Look at me, dancing my little dance for a few moments against the background of eternity.
– Sarah Manguso, Ongoingness: The End of a Diary
His dad opens the door and leads me in. I step out of my shoes and climb the stairs. In the bathroom, our son is tucked into a lumpy cloud of pillows and blankets. His eyelids are tinged green. “Hi mom.” It’s his Eeyore voice. He takes his time peeling himself from the heap. Leaning his body into mine, Bug wraps his arms around my middle. He sighs.
“I’m sorry you’re feeling yucky,” I say. His hair is stuck to his temples and neck. I stroke his skin and for once, he doesn’t stop me. He pulls back and looks at me with eyes far too big. He tells me he was sweating and then shivering, and that he sort of slept while watching a Harry Potter movie.
“Do you want to go to your other house and maybe make a nest on the bathroom floor there?”
“No,” he says. He gets all the way up now and presses into my arms again.
“Maybe just go home and read together?”
He plods out of the bathroom and down the stairs. Tee collects the backpack, the uneaten lunch, the unfinished homework. We step out together into a startling shaft of afternoon sun. When did spring decide to come out of hibernation? My desk at work is angled away from the window. An awakening can stroll all the way to its fullness and recede again without my notice. If I remember to resurface when I clock out, I might catch the last of its halo disappearing into the horizon.

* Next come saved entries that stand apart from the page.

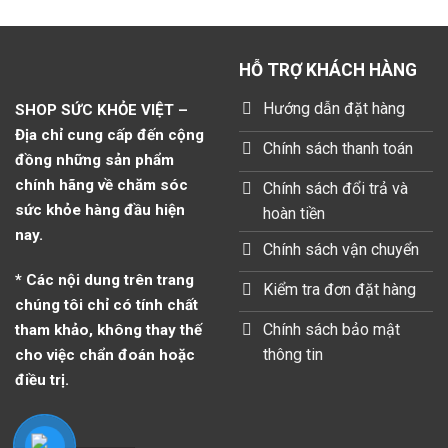
HỖ TRỢ KHÁCH HÀNG
Hướng dẫn đặt hàng
SHOP SỨC KHỎE VIỆT –
Địa chỉ cung cấp đến cộng
Chính sách thanh toán
đồng những sản phẩm
chính hãng về chăm sóc
Chính sách đổi trả và
sức khỏe hàng đầu hiện
hoàn tiền
nay.
Chính sách vận chuyển
* Các nội dung trên trang
Kiểm tra đơn đặt hàng
chúng tôi chỉ có tính chất
Chính sách bảo mật
tham khảo, không thay thế
thông tin
cho việc chẩn đoán hoặc
điều trị.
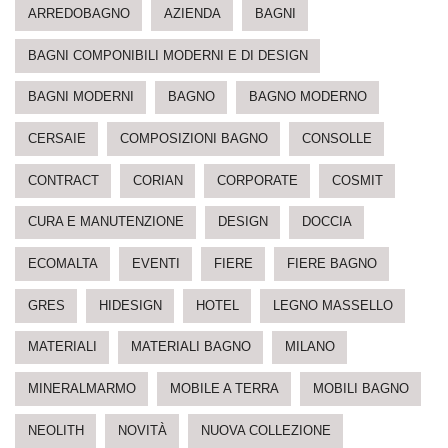
ARREDOBAGNO
AZIENDA
BAGNI
BAGNI COMPONIBILI MODERNI E DI DESIGN
BAGNI MODERNI
BAGNO
BAGNO MODERNO
CERSAIE
COMPOSIZIONI BAGNO
CONSOLLE
CONTRACT
CORIAN
CORPORATE
COSMIT
CURA E MANUTENZIONE
DESIGN
DOCCIA
ECOMALTA
EVENTI
FIERE
FIERE BAGNO
GRES
HIDESIGN
HOTEL
LEGNO MASSELLO
MATERIALI
MATERIALI BAGNO
MILANO
MINERALMARMO
MOBILE A TERRA
MOBILI BAGNO
NEOLITH
NOVITÀ
NUOVA COLLEZIONE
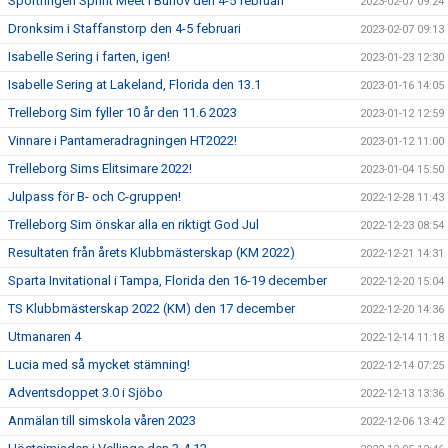
Sportringen Sprint Meet i Burlöv den 4-5 februari
2023-02-07 09:24
Dronksim i Staffanstorp den 4-5 februari
2023-02-07 09:13
Isabelle Sering i farten, igen!
2023-01-23 12:30
Isabelle Sering at Lakeland, Florida den 13.1
2023-01-16 14:05
Trelleborg Sim fyller 10 år den 11.6 2023
2023-01-12 12:59
Vinnare i Pantameradragningen HT2022!
2023-01-12 11:00
Trelleborg Sims Elitsimare 2022!
2023-01-04 15:50
Julpass för B- och C-gruppen!
2022-12-28 11:43
Trelleborg Sim önskar alla en riktigt God Jul
2022-12-23 08:54
Resultaten från årets Klubbmästerskap (KM 2022)
2022-12-21 14:31
Sparta Invitational i Tampa, Florida den 16-19 december
2022-12-20 15:04
TS Klubbmästerskap 2022 (KM) den 17 december
2022-12-20 14:36
Utmanaren 4
2022-12-14 11:18
Lucia med så mycket stämning!
2022-12-14 07:25
Adventsdoppet 3.0 i Sjöbo
2022-12-13 13:36
Anmälan till simskola våren 2023
2022-12-06 13:42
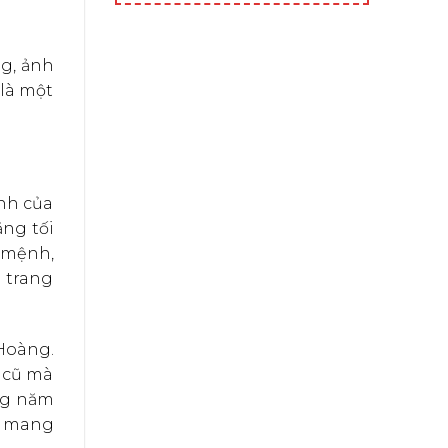
ng, ảnh
là một
nh của
ăng tối
n mệnh,
 trang
 Hoàng.
m cũ mà
ng năm
, mang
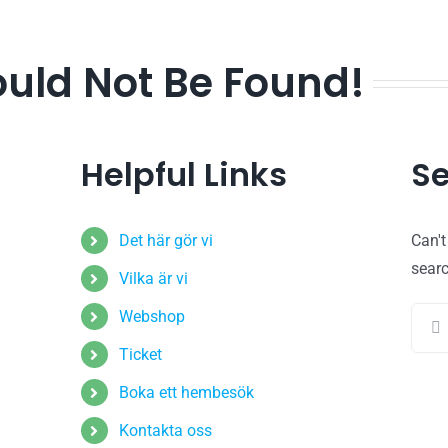
ould Not Be Found!
Helpful Links
Se
Det här gör vi
Can'
sear
Vilka är vi
Sear
Webshop
for:
Ticket
Boka ett hembesök
Kontakta oss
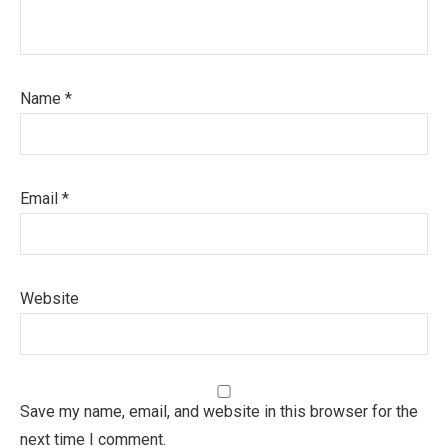
Name
*
Email
*
Website
Save my name, email, and website in this browser for the
next time I comment.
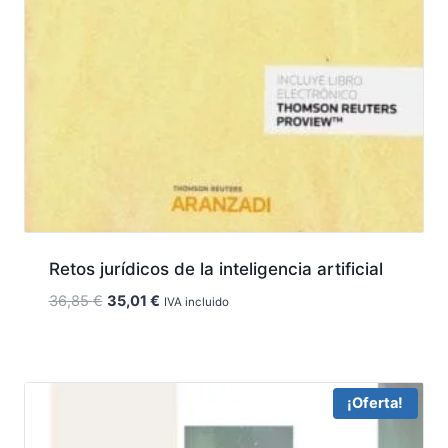
Retos jurídicos de la inteligencia artificial
El
El
36,85
€
35,01
€
IVA incluido
precio
precio
original
actual
era:
es:
36,85 €.
35,01 €.
¡Oferta!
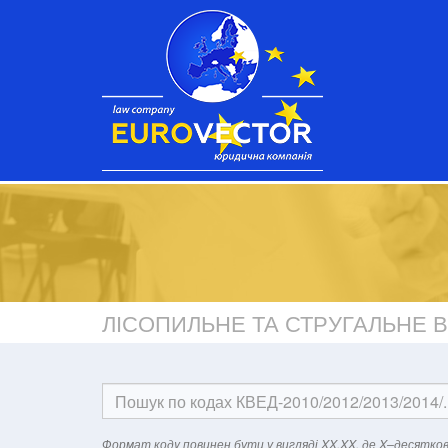
ЛІСОПИЛЬНЕ ТА СТРУГАЛЬНЕ
Формат кодy повинен бути у вигляді XX.XX, де X–десятков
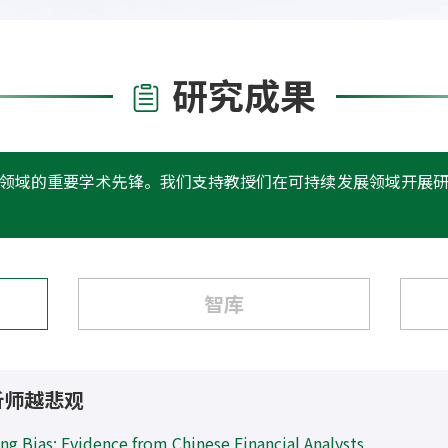
领域的重要学术先锋。我们支持教授们在可持续发展领域开展
智库
ITs 的发展与创新
我国绿色信贷
问题及建议
上海绿色金融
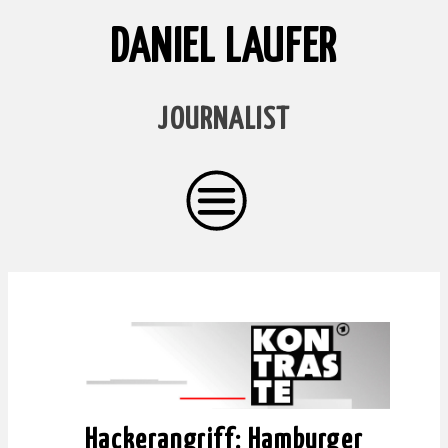
DANIEL LAUFER
JOURNALIST
Hackerangriff: Hamburger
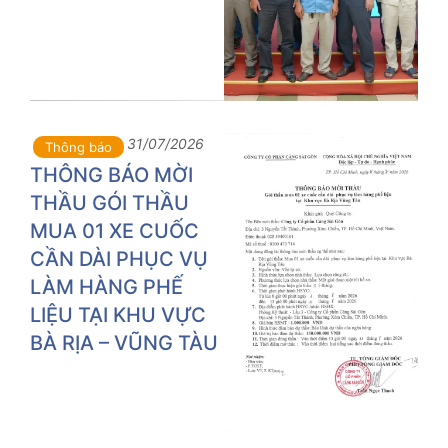
31/07/2026
Thông báo
THÔNG BÁO MỜI
THẦU GÓI THẦU
MUA 01 XE CUỐC
CẦN DÀI PHỤC VỤ
LÀM HÀNG PHẾ
LIỆU TẠI KHU VỰC
BÀ RỊA – VŨNG TÀU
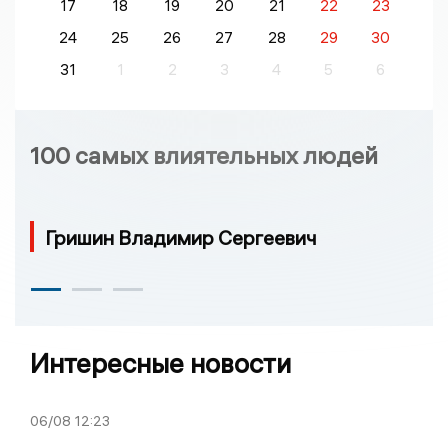
17
18
19
20
21
22
23
24
25
26
27
28
29
30
31
1
2
3
4
5
6
100 самых влиятельных людей
Гришин Владимир Сергеевич
Интересные новости
06/08
12:23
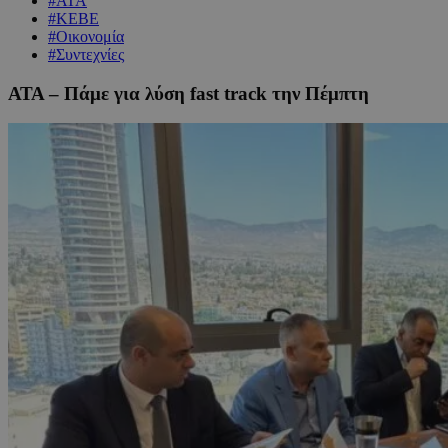
#ΑΤΑ
#ΚΕΒΕ
#Οικονομία
#Συντεχνίες
ΑΤΑ – Πάμε για λύση fast track την Πέμπτη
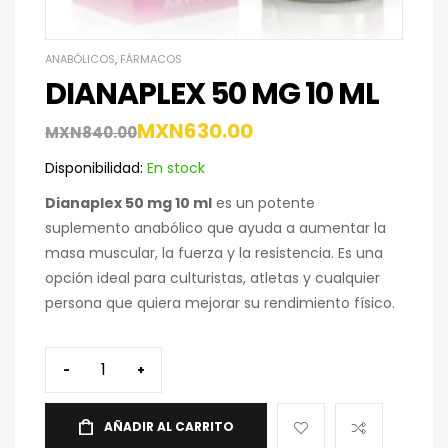
ANABÓLICOS
,
FÁRMACOS
DIANAPLEX 50 MG 10 ML
MXN
630.00
MXN
840.00
Disponibilidad:
En stock
Dianaplex 50 mg 10 ml
es un potente
suplemento anabólico que ayuda a aumentar la
masa muscular, la fuerza y la resistencia. Es una
opción ideal para culturistas, atletas y cualquier
persona que quiera mejorar su rendimiento físico.
-
+
AÑADIR AL CARRITO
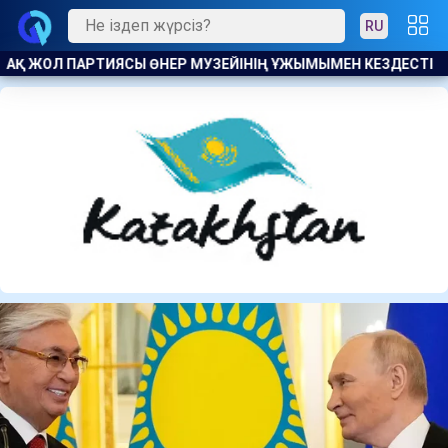
RU
ЕСТІ
ТҮРКИЯ ӨЗ КЕМЕЛЕРІНЕ ЖАСАЛҒАН УКРАИНА ШАБУЫЛЫ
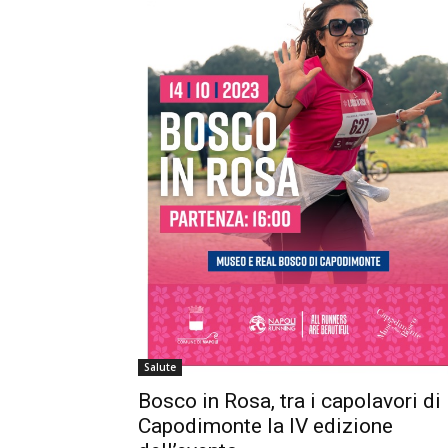
Salute
Bosco in Rosa, tra i capolavori di
Capodimonte la IV edizione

The air fringing the sidewalk is so light and gentle it makes my chest throb. Only so many days like these ever happen in a season. In a chapter. In a lifetime. This is one of the truths that resolves into view at the rate of decades. The reward for a long life is the biting grasp of life’s brevity.
At home, the dog yips and babbles as we tumble inside. “Let’s open the balcony door,” I tell Bug. “We can put the blankets there. Right where you can be in the sun.”
Bug shrugs. “Okay,” he says. “Can I have tea?”
After walking Noodle, I dig around for the King Arthur picture book. Bug and I settle into cushions and pull a blanket around us. Leaning into my body, he alternates between sparkly water and hot tea. At our feet, the dog sprawls out under the current of evening air that cools my son’s fevered skin.